Sensations, perceptions

Ecrire la couleur

« Qu’est-ce que nous sommes ?... Fermez les yeux, attendez, ne pensez plus à rien. Ouvrez-les… N’est-ce pas ?... On ne perçoit qu’une grande ondulation colorée, hein ? Une irisation, des couleurs, une richesse de couleurs. C’est ça que doit nous donner d’abord le tableau, une chaleur harmonieuse, un abîme où l’œil s’enfonce, une sourde germination. Un état de grâce colorée. Tous ces tons vous coulent dans le sang, n’est-ce pas ? On se sent ravigoté. On naît au monde vrai. On devient soi-même, on devient de la peinture… Pour aimer un tableau, il faut d’abord l’avoir bu ainsi, à longs traits. Perdre conscience. Descendre avec le peintre aux racines sombres, enchevêtrées, des choses, en remonter avec les couleurs, s’épanouir à la lumière avec elles. Savoir voir. Sentir… » Paul Cézanne

La couleur, les couleurs font partie de ces éléments qui mettent l’imagination du lecteur en branle, de ces éléments cruciaux de la fiction dans sa dimension descriptive et que Roland Barthes a nommés des « effets de réel » (voir article sur le blog).

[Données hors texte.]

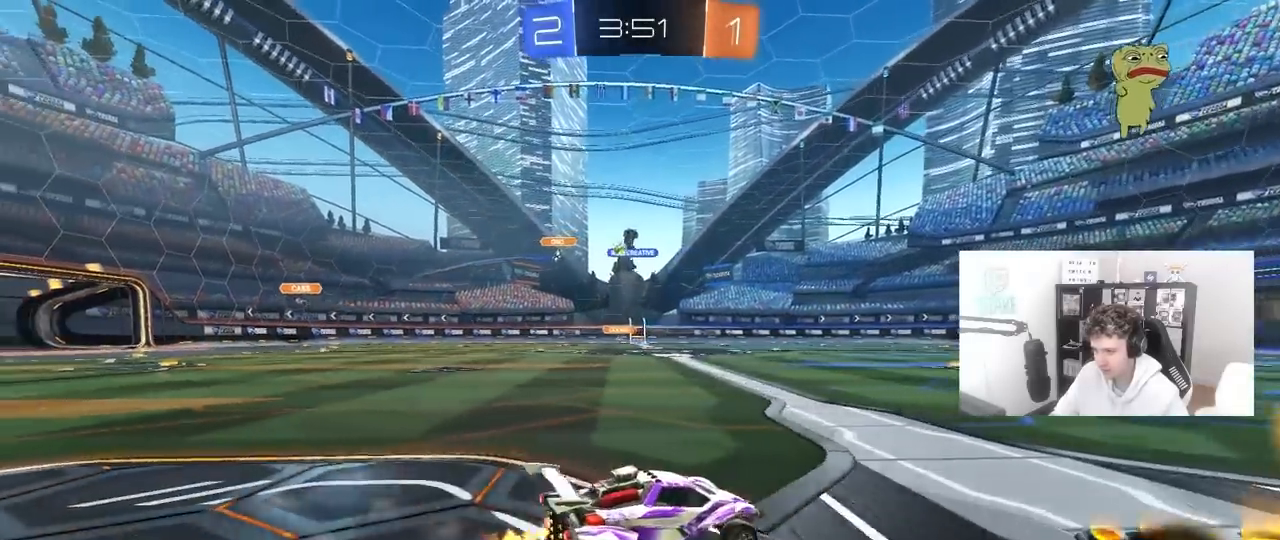
{"keys": ["a", "shift", "w"], "mouse": [], "mouse_move": "still", "events": [[67, "d", "down"], [300, "d", "up"], [400, "a", "down"], [400, "shift", "down"]]}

L’insertion, la mention d’une couleur n’est cependant pas un ajout descriptif parmi d’autres. Que ce soit au moyen d’un adjectif ou un nom idoine ou d’une image (je mettrai dans les jours qui viennent un article : « Ecrire la couleur »), l’utilisation et l’écriture des couleurs sont des marques de l’univers mental de l’auteur et de son style (voir l’article Couleurs chez Hemingway).

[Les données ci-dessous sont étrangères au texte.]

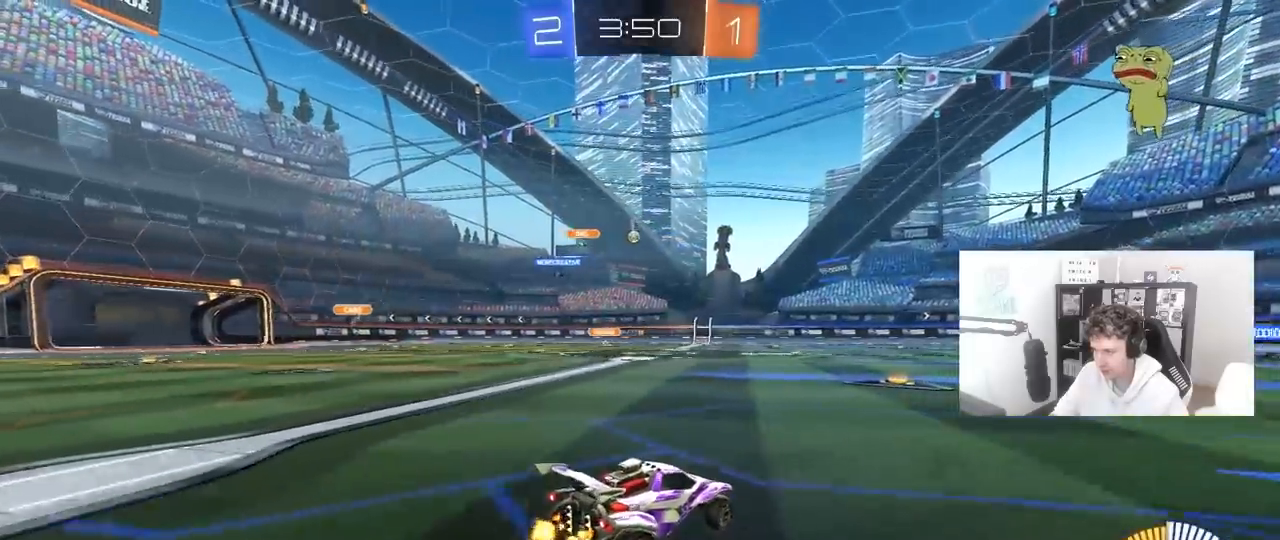
{"keys": ["w"], "mouse": [], "mouse_move": "still", "events": [[50, "a", "up"]]}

Au-delà de cette dimension technique, l’attention à la couleur, son observation font partie de ces zones de résistance à l’an-esthésie, au sens d’absence de perception sensible, qui caractérise notre époque dominée par le virtuel et la séparation avec les qualités sensitives de l’existence.

La couleur, par son immédiateté, fait partie du domaine de l’intuition, de la rencontre avec le monde antérieure à la coupure entre le sujet et l’objet. Certes, l’écriture réintroduit, forcément, une distance, celle des mots comme intermédiaires, mais en tentant de se plonger dans l’expérience des couleurs et en choisissant cette perception, cette intuition, comme sujet, l’écriture se réapproprie la possibilité si ce n’est d’un accord tout au moins d’un accès à la présence de ce qui nous entoure.

Écrire la couleur pourrait ainsi être la possibilité de combler, l’espace d’un instant, la déchirure qui caractérise trop souvent notre rapport au réel. Si la modernité est selon les mots de Heidegger « l’oubli de l’Être », la couleur peut nous servir de piqure de rappel.